Beautiful wildflowers fed by recent rains are painting Southern California’s deserts in a wave of color. This year’s so-called poppy super bloom is shaping up to be among the best ever. Six times the amount of rain has fallen in the desert regions compared to last year. The news has led to a kind of panic for people who want selfies, proof that they have been to the super bloom, what some are calling a once-in-a-lifetime experience.
The last super bloom of California poppies that anyone can remember was in the 1980s, so perhaps they are right. But a place only an hour from both Los Angeles and San Diego, Lake Elsinore, California, has suffered as a result. The city, with a population of 66,000, is located next to the beautiful nature preserve of Walker Canyon. The weekend of March 16-17, 150,000 poppy-seekers flooded into town. Some of them abandoned their cars on Highway 15, and simply walked to where they could take pictures of the poppies. Nothing could stop them. One car even clipped a local public worker trying to direct traffic. (He was not seriously injured and went back to work.)
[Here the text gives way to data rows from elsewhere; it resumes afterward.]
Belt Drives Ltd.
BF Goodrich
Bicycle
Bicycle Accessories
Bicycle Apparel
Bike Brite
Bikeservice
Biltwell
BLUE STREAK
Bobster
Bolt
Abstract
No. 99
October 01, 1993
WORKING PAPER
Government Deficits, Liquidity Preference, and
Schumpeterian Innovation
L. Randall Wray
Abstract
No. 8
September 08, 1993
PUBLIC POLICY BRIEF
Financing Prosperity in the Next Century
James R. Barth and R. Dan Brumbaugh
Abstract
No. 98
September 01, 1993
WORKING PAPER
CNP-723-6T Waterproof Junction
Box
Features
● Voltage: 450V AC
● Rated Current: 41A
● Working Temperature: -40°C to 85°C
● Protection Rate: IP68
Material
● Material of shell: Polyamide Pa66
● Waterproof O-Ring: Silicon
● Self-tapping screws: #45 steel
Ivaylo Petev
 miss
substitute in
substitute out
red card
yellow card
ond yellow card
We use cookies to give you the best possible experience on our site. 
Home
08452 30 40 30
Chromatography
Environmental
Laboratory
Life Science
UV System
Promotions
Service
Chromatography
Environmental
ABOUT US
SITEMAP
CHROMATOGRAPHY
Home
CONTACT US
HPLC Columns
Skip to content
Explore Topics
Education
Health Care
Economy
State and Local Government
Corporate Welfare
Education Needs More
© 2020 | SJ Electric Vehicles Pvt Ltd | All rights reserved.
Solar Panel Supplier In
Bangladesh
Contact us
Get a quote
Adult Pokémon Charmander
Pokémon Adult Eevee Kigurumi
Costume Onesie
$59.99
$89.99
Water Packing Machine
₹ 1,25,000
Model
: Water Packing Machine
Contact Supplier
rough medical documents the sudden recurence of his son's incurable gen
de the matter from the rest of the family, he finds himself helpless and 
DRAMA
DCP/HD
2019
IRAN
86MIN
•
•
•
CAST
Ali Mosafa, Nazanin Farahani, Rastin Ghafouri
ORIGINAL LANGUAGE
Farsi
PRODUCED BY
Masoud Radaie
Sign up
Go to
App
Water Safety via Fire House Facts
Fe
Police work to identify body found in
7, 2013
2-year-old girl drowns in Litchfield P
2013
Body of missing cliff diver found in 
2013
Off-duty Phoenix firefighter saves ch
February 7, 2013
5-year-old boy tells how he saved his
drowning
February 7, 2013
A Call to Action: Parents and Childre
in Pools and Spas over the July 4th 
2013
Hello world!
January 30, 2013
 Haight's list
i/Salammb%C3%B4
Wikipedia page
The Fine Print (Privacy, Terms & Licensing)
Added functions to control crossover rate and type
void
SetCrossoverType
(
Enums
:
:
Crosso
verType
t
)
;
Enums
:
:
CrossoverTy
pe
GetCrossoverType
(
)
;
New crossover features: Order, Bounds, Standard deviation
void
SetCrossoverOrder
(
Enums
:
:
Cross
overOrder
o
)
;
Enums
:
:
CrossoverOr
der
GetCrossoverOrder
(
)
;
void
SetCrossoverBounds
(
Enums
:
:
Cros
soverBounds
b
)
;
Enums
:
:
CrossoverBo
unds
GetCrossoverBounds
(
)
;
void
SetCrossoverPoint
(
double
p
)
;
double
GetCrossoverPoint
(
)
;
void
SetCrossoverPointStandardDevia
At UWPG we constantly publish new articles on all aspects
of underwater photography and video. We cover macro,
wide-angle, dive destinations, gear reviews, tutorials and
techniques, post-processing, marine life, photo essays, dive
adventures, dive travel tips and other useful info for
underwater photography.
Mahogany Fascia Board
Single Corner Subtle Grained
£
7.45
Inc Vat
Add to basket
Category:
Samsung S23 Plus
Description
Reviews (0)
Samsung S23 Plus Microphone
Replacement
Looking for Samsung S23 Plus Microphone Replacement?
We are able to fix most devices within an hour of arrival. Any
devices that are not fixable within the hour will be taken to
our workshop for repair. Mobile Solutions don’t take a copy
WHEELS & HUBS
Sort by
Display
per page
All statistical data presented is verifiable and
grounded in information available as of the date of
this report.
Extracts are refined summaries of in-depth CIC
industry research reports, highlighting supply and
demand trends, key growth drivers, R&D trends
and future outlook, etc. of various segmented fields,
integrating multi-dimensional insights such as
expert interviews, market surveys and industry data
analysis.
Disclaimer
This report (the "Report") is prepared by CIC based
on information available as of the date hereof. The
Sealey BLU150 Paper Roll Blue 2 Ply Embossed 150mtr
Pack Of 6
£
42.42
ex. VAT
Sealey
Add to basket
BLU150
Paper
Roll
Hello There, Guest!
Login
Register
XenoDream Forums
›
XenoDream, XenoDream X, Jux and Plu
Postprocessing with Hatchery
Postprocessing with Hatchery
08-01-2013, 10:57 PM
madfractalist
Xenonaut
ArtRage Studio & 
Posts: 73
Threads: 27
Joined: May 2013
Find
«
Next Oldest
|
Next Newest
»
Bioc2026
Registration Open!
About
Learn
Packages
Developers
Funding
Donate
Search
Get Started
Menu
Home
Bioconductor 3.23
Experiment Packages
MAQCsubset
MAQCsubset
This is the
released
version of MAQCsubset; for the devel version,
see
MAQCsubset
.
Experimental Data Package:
Lake Elsinore tried to shut down the poppy gawkers, then instituted a $10 fee for a shuttle to Walker Canyon, and warned visitors that there would be a two-and-a-half-hour wait. That cut down traffic the following weekend. The dozen state troopers helped keep things moving as well. As did the fact that the poppies are best seen early in the morning.
So far, there have been no serious selfie-stick injuries. No report of anyone being taken by ambulance to the Inland Valley Medical Center. A dog was bitten by a snake. Some people have slid down embankments and loosened rocks. No poppies have been killed, although many have been plucked (a lawyer could defend you on the grounds that Walker Canyon is not state land; it is a national Bureau of Land Management Ecological Reserve) and crushed under foot. The biggest problem seems to be taking a shot of the poppies without also taking a shot of the crowds.
In coming weeks, people will begin heading toward other poppy super blooms, perhaps at the Antelope Valley California Poppy Reserve, which is also super blooming. Depending on elevation, rain and temperature, California poppies may super bloom until Mother’s Day.
Stephen Rawding drove out from Carlsbad, north of San Diego, to Borrego Springs, to take a picture of the multitude of wild flowers super blooming in the desert there. “It’s unreal,” Rawding said. “It’s just like they said — so beautiful.”
Just east of San Francisco, on Mount Diablo, a mountain that rises to nearly 4,000 feet, California poppies bloom along with globe lilies, bush lupines, blue skullcap and meadow rue well into May. North of San Francisco, poppies come on strong at North Table Mountain Reserve along with lupines and Sierra primrose through May. And wild poppies bloom alongside many of California’s highways.
People, there is no need to rush. We hear the cacti are super blooming, too.